# Fack Data
데이터가 많을 수록 generalize를 더 잘할 수 있음.  
데이터 많이 갖는 방법 중 하나는 이미 가지고 있는 데이터를 사용하는 것임.
  
**augmentation**한다는 것은 자동차의 왼쪽이나 오른쪽 부분을 찍은 사진이 각각 있어도 결국에 이것들이 다 "자동차"라는 사실은 변함이 없기때문에 classifier가 이러한 difference를 무시하도록 하는 방법이다.
  
random transformation applied -> the model is always seeing something a little different than what it's seen before.
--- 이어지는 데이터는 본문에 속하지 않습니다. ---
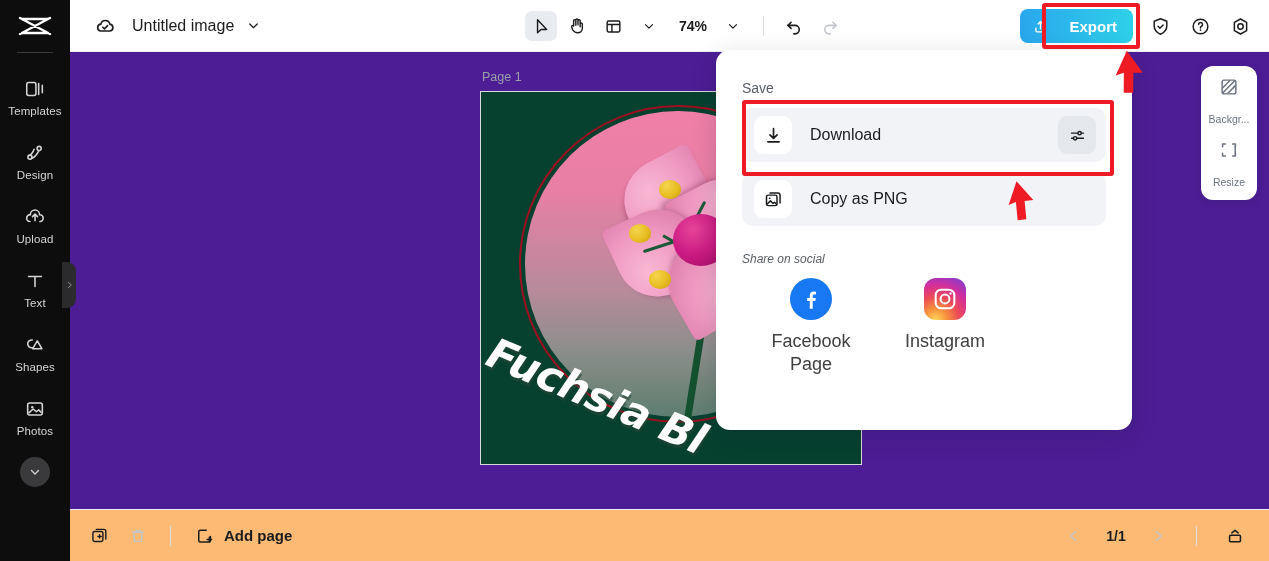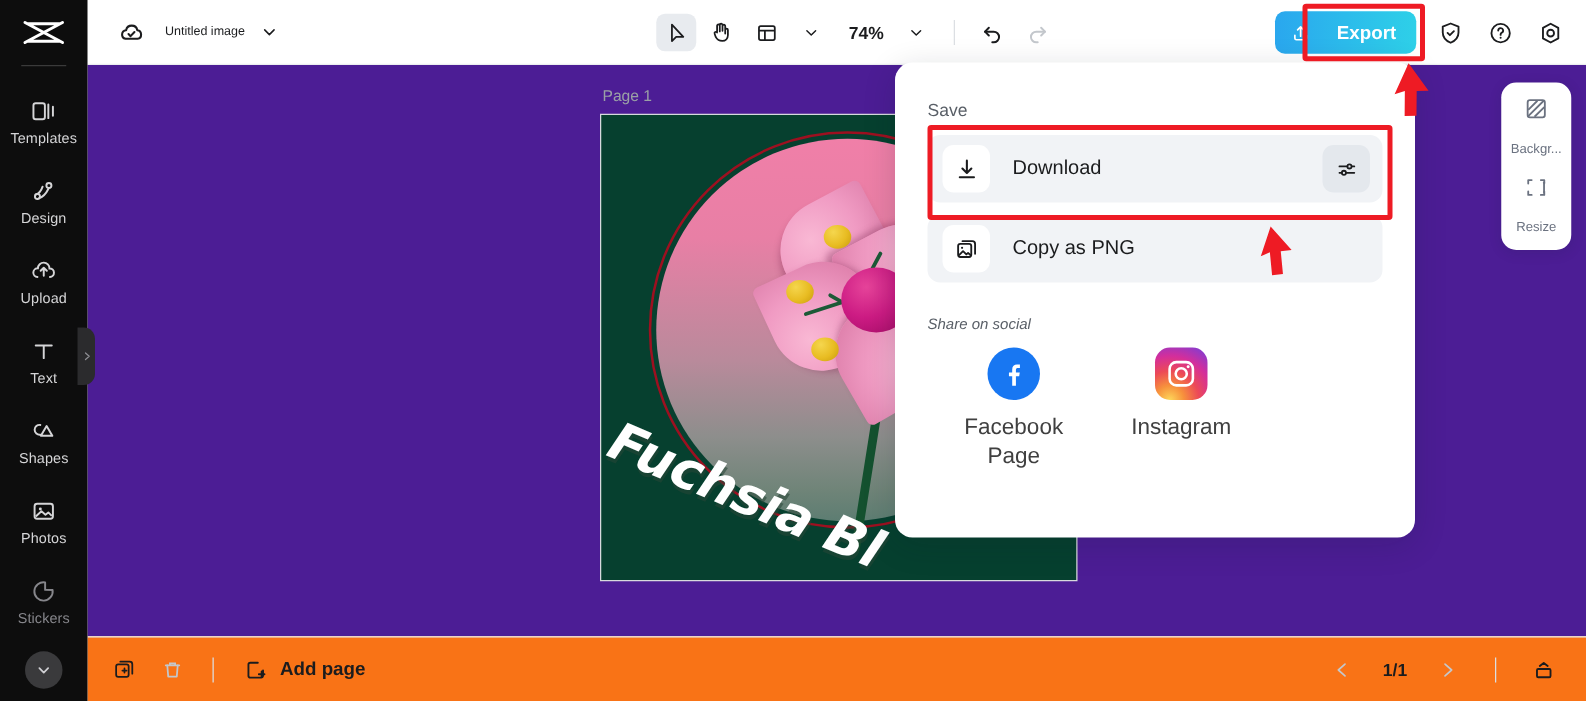"Untitled image" .doc-title { font-size: 10px -> 16px }
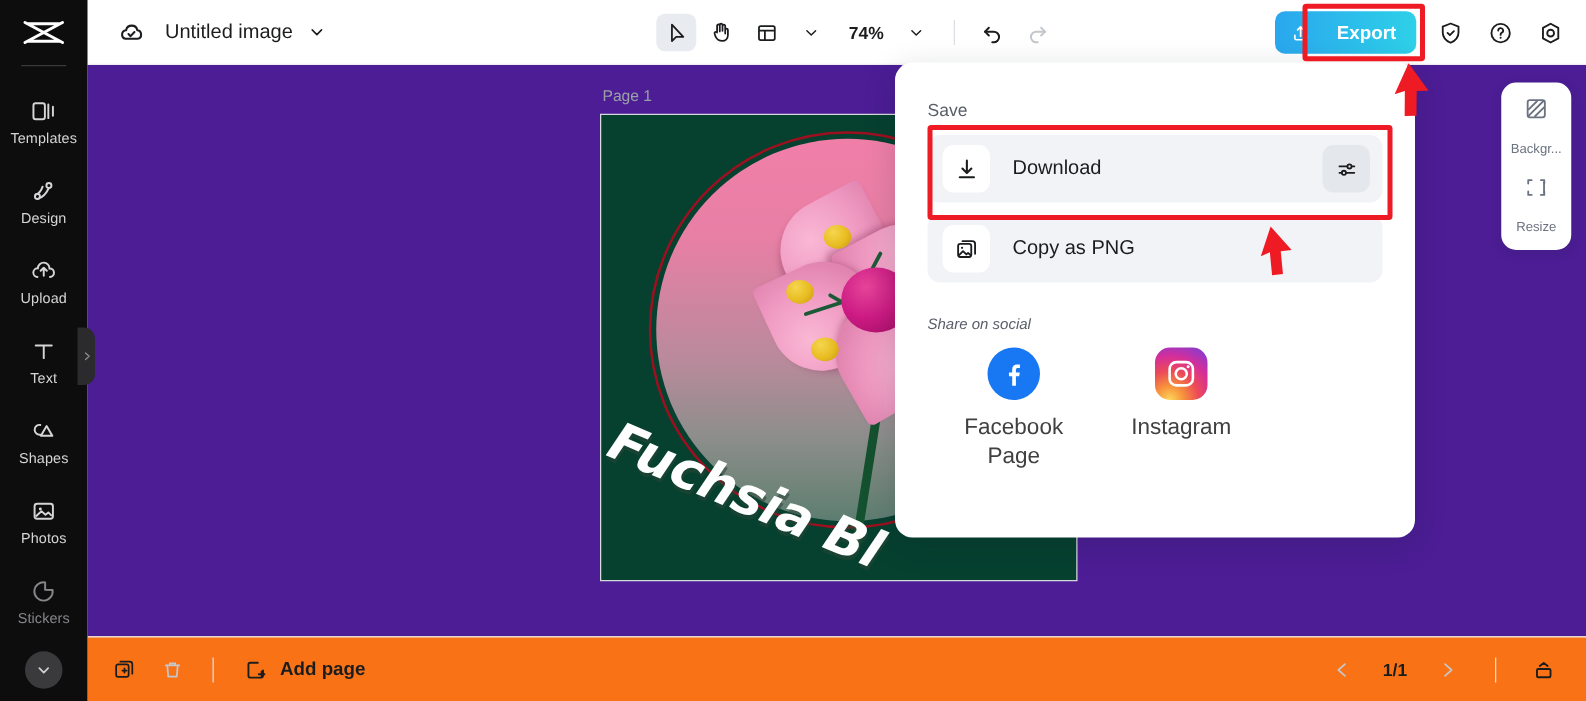"Stickers" div.nav-item { html: <div> <span> <svg> <path></path> </svg> </span> <span>Stickers</span> </div> -> none }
This extra variance in the training data is what helps the model on new data.
  
주의 사항 : Most importantly, whatever transformations you use should not mix up the classes. 

In [1]:
# Data pipeline ways
# 1. ImageDataGenerator
# 2. using Keras's preprocessing layers (CPU 대신 GPU로 computed)

# Imports
import os, warnings
import matplotlib.pyplot as plt
from matplotlib import gridspec

import numpy as np
import tensorflow as tf
from tensorflow.keras.preprocessing import image_dataset_from_directory

# Reproducability
def set_seed(seed=31415):
    np.random.seed(seed)
    tf.random.set_seed(seed)
    os.environ['PYTHONHASHSEED'] = str(seed)
    os.environ['TF_DETERMINISTIC_OPS'] = '1'
set_seed()

# Set Matplotlib defaults
plt.rc('figure', autolayout=True)
plt.rc('axes', labelweight='bold', labelsize='large',
       titleweight='bold', titlesize=18, titlepad=10)
plt.rc('image', cmap='magma')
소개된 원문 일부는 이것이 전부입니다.